Fiona Fernie, a tax dispute resolution partner at Blick Rothenberg, said: “The letters have been in a number of different formats, according to whether HMRC has specific information about offshore assets and what the source of that information is.

“However, the thrust of all the letters is the same – if taxpayers have undeclared offshore income and gains, which should have been reported for UK tax purposes, it is important that they make a disclosure before 30 September 2018 to avoid the possibility of draconian penalties being imposed under the Requirement to Correct (RTC) legislation.”

After September, RTC becomes Failure to Correct (FTC), with penalties as high as 200% of the underpaid tax and 10% of the value of the asset offshore, depending on the circumstances.

Too little too late

Fernie said: “HMRC has indicated that these letters are ‘designed to help’ taxpayers understand their obligations and avoid falling foul of the legislation that was introduced by Finance (No 2) Act 2017. Although there is also a leaflet issued by HMRC, it was only issued in August 2018 and has only been circulated week commencing 17 September – so, is it too little too late?

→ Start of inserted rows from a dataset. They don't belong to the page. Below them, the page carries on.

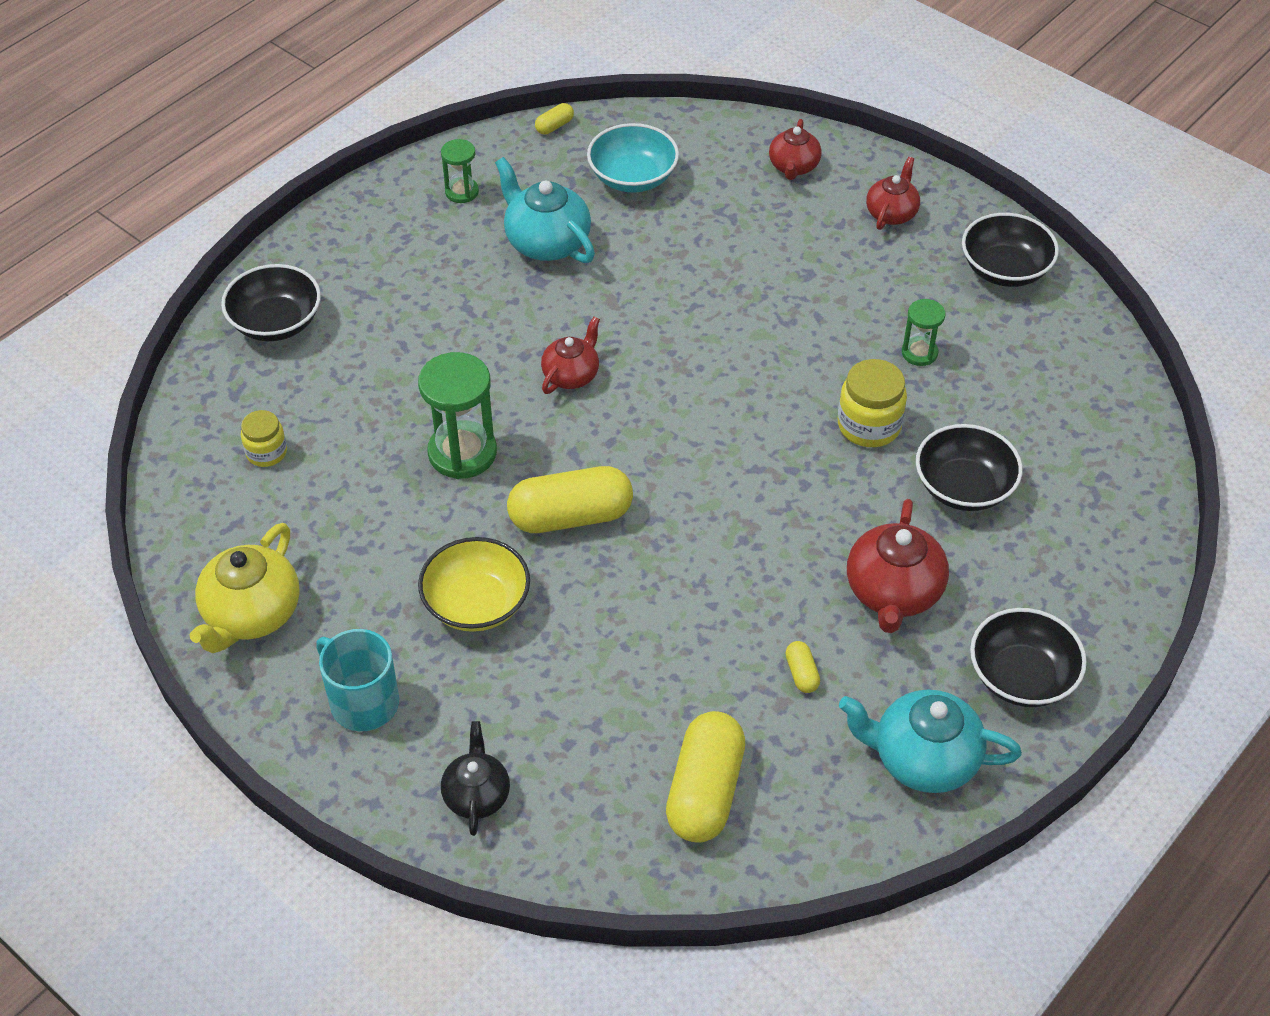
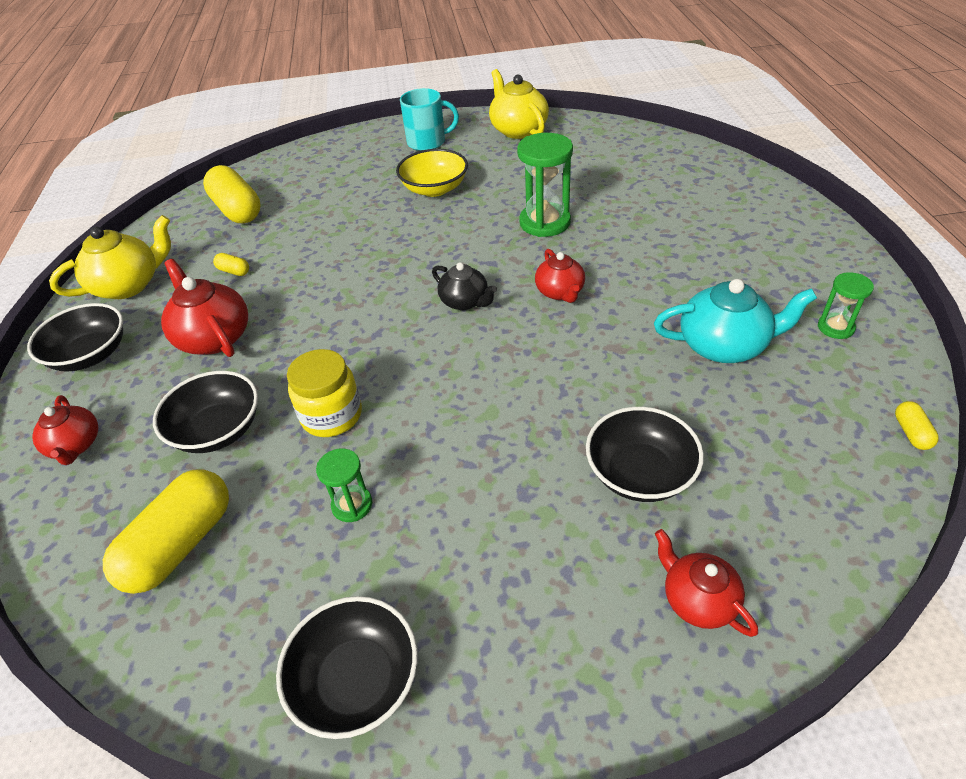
camera: 135 degrees right, 5 degrees down
(266, 452) = (625, 162): yellow jar -> none
(276, 322) = (742, 195): black bowl -> black bowl (640, 473)
(477, 795) = (338, 153): black teapot -> black teapot (465, 302)
(571, 516) = (446, 241): yellow capsule -> yellow capsule (180, 544)
(633, 177) = (778, 447): turquoise bowl -> none
(891, 213) = (541, 639): red teapot -> red teapot (75, 445)
(923, 759) = (129, 285): turquoise teapot -> yellow teapot

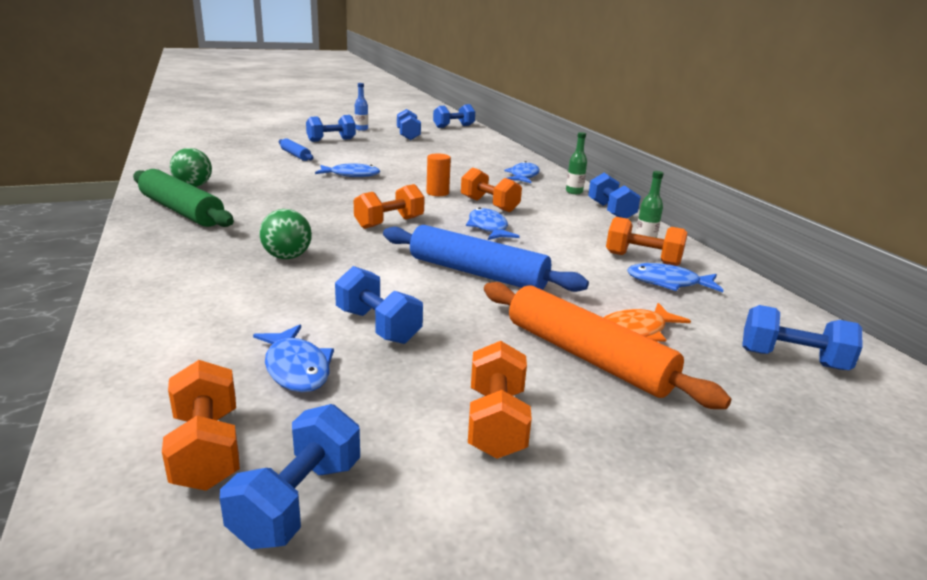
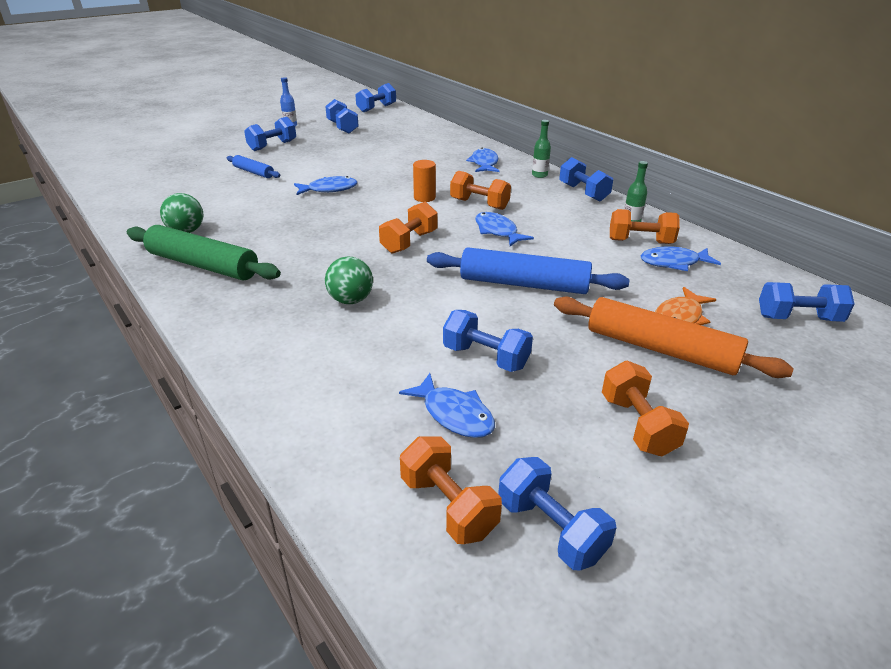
camera: 15 degrees left, 10 degrees up
(298, 501) = (551, 529): blue dumbbell -> blue dumbbell turned 45 degrees counterclockwise

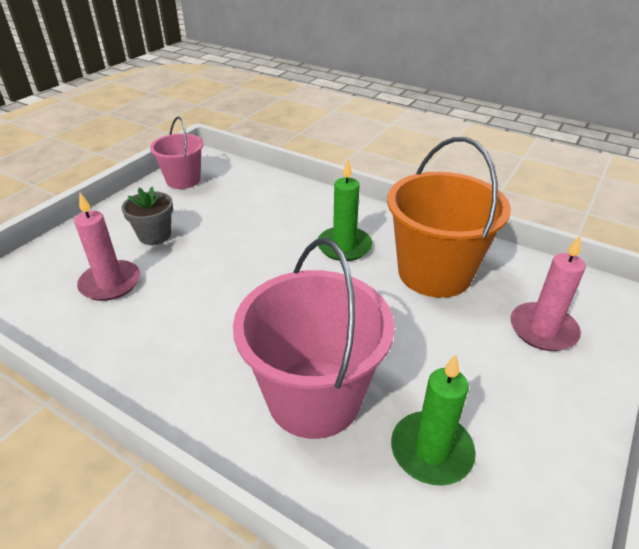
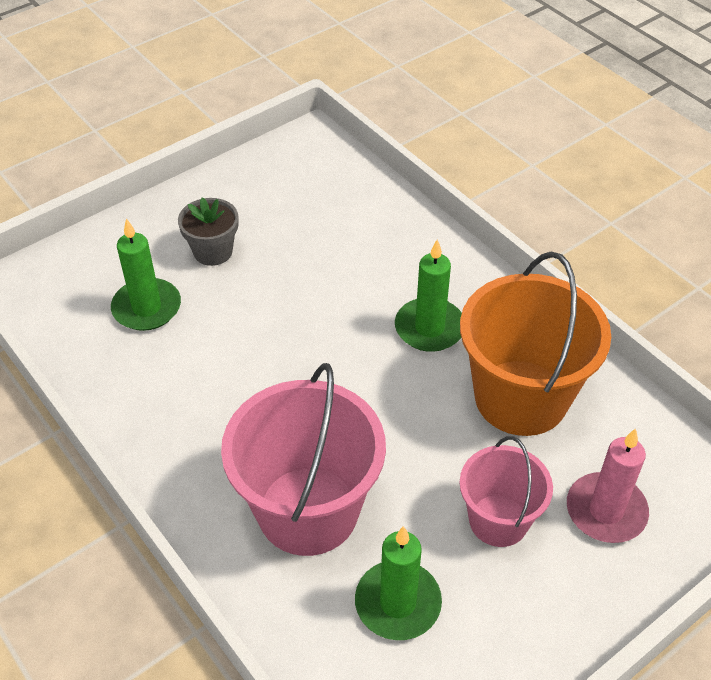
camera: 20 degrees right, 10 degrees up
(110, 283) = (147, 308): pink candle -> green candle
(183, 180) = (273, 169): pink bucket -> pink bucket (498, 520)

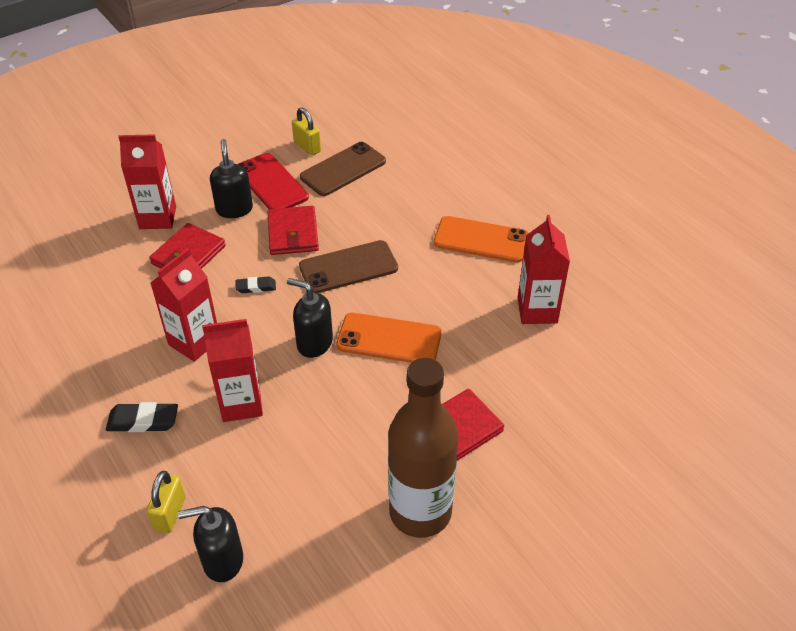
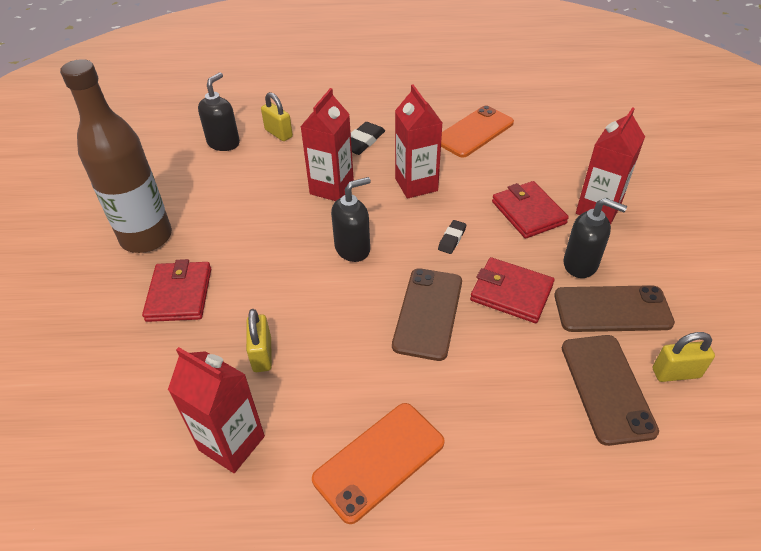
camera: 125 degrees right, 0 degrees up
(271, 183) = (612, 309): red phone -> brown phone
(389, 339) = (311, 298): orange phone -> orange phone (474, 132)
(463, 337) = (262, 354): none -> yellow padlock

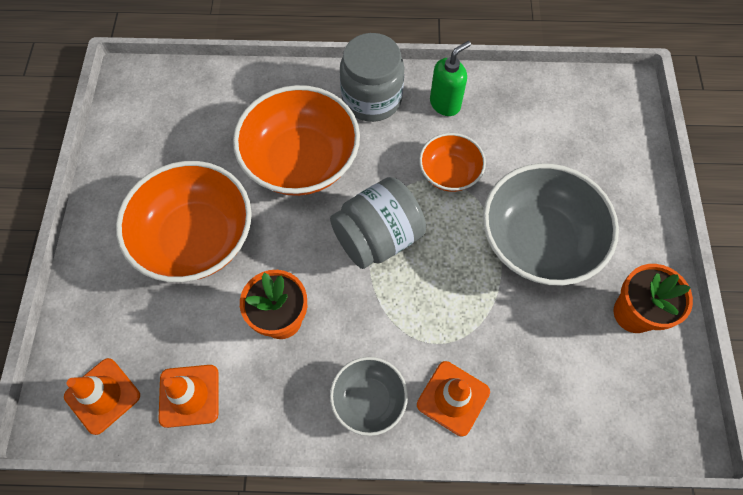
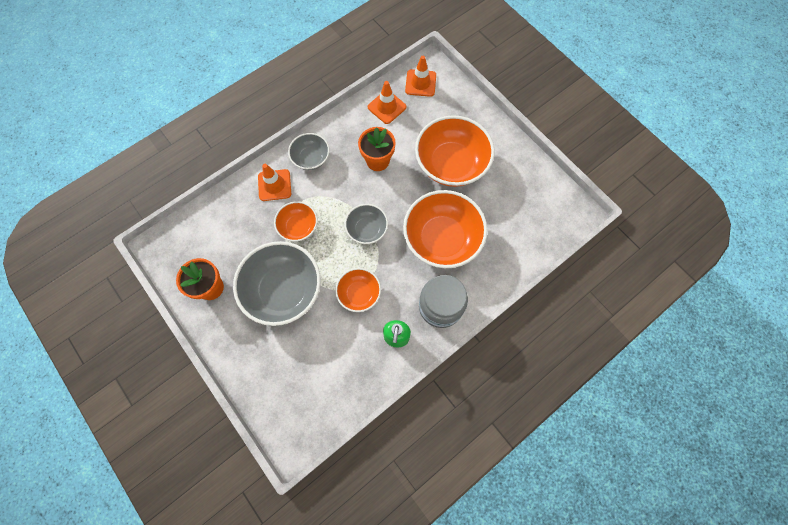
camera: 140 degrees right, 5 degrees up
(378, 237) = (367, 229): grey jar -> grey bowl
(463, 308) = (298, 227): none -> orange bowl

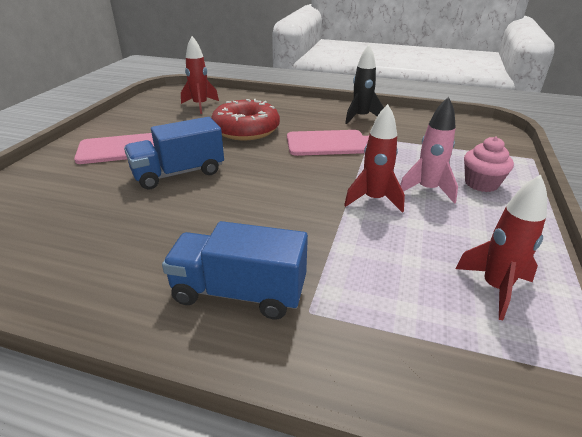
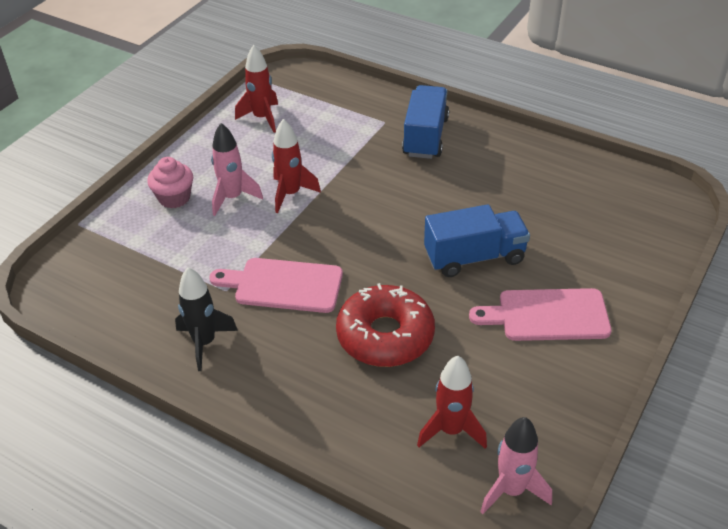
camera: 165 degrees left, 10 degrees up
(170, 95) = (511, 490): none -> pink rocket
(239, 292) = (425, 137): blue truck -> blue truck turned 105 degrees counterclockwise

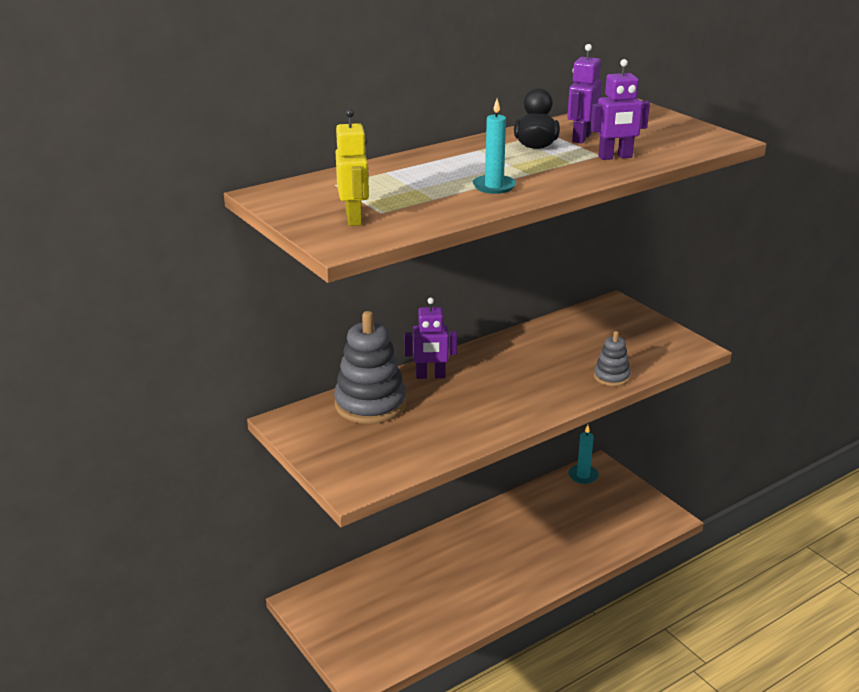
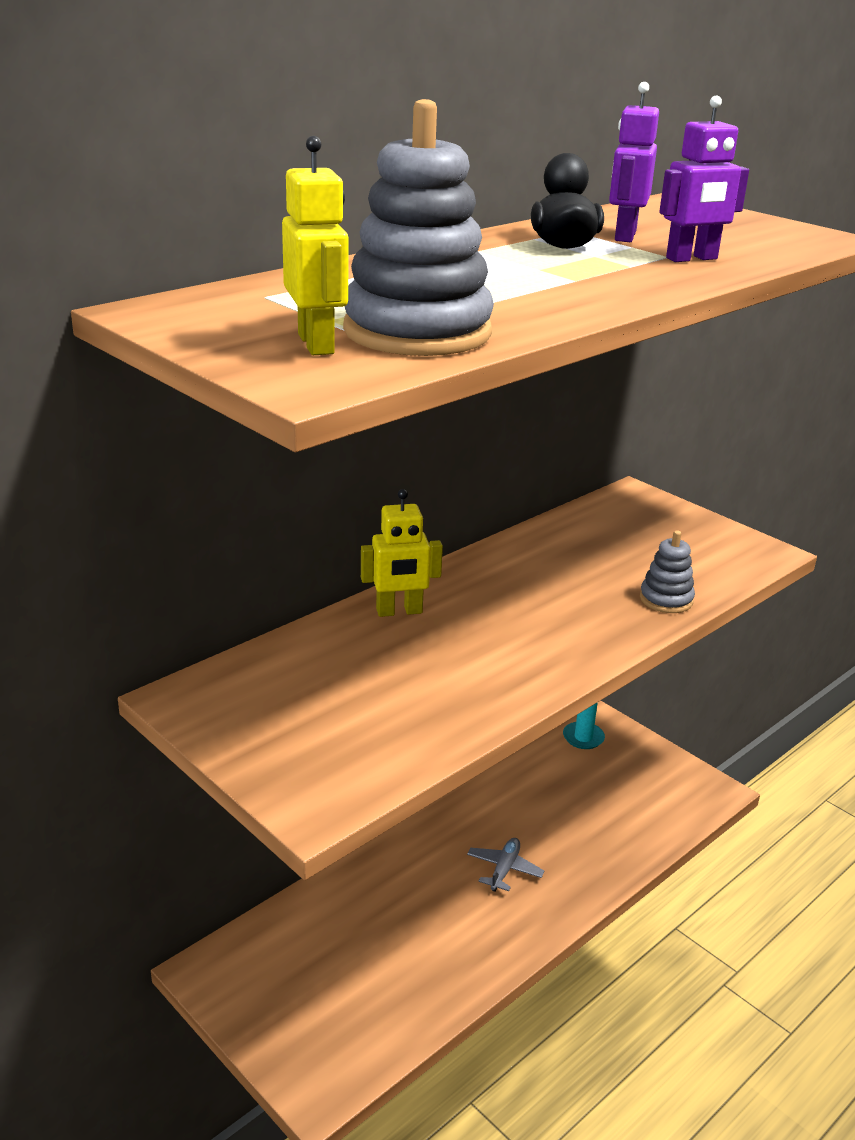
camera: 10 degrees left, 0 degrees up
(370, 404) = (316, 661): grey stacking toy -> grey stacking toy (417, 332)
(430, 376) = (399, 611): purple robot -> yellow robot
(494, 186) = (530, 297): turquoise candle -> none
(506, 557) = (504, 869): none -> grey plane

“While those of us in the profession are very familiar with the terms of the RTC legislation, to date there has not been a huge amount of widespread ‘advertising’ of the new legislation.”

In the dark

She added: “There are plenty of taxpayers who are still completely in the dark, which is very worrying since the legislation does not just affect those who have deliberately not disclosed offshore income and gains – it also catches those who have failed to disclose such sources completely innocently.

“This means that the ‘nudge letters’ and the leaflet may be insufficient to ensure that taxpayers review and make any amendments to their tax reporting prior to 30 September.”

Poorly timed nudge letters

“After all, many of the letters we are seeing have been issued at the height of the holiday period,” continued Fernie.

“By the time taxpayers returned from vacation and realised that they may have an issue, there may not have been enough time left to carry out the necessary review and make a disclosure to HMRC before the deadline.

“The Finance (No 2) Act 2017 received Royal Assent on 16 November 2017.  Wouldn’t it have been more helpful if HMRC had started ‘nudging’ taxpayers then?”

Under pressure

HMRC is under pressure to raise revenue through tax investigations, forcing it to overstep the mark , say critics.

Grist to the mill is also expected to be added by a report looking into HMRC’s extensive new powers.

The UK tax authority is also being sued by law firm Mishcon de Reya for compromising an expat client’s data in what will be a vital test case impacting those with offshore tax affairs.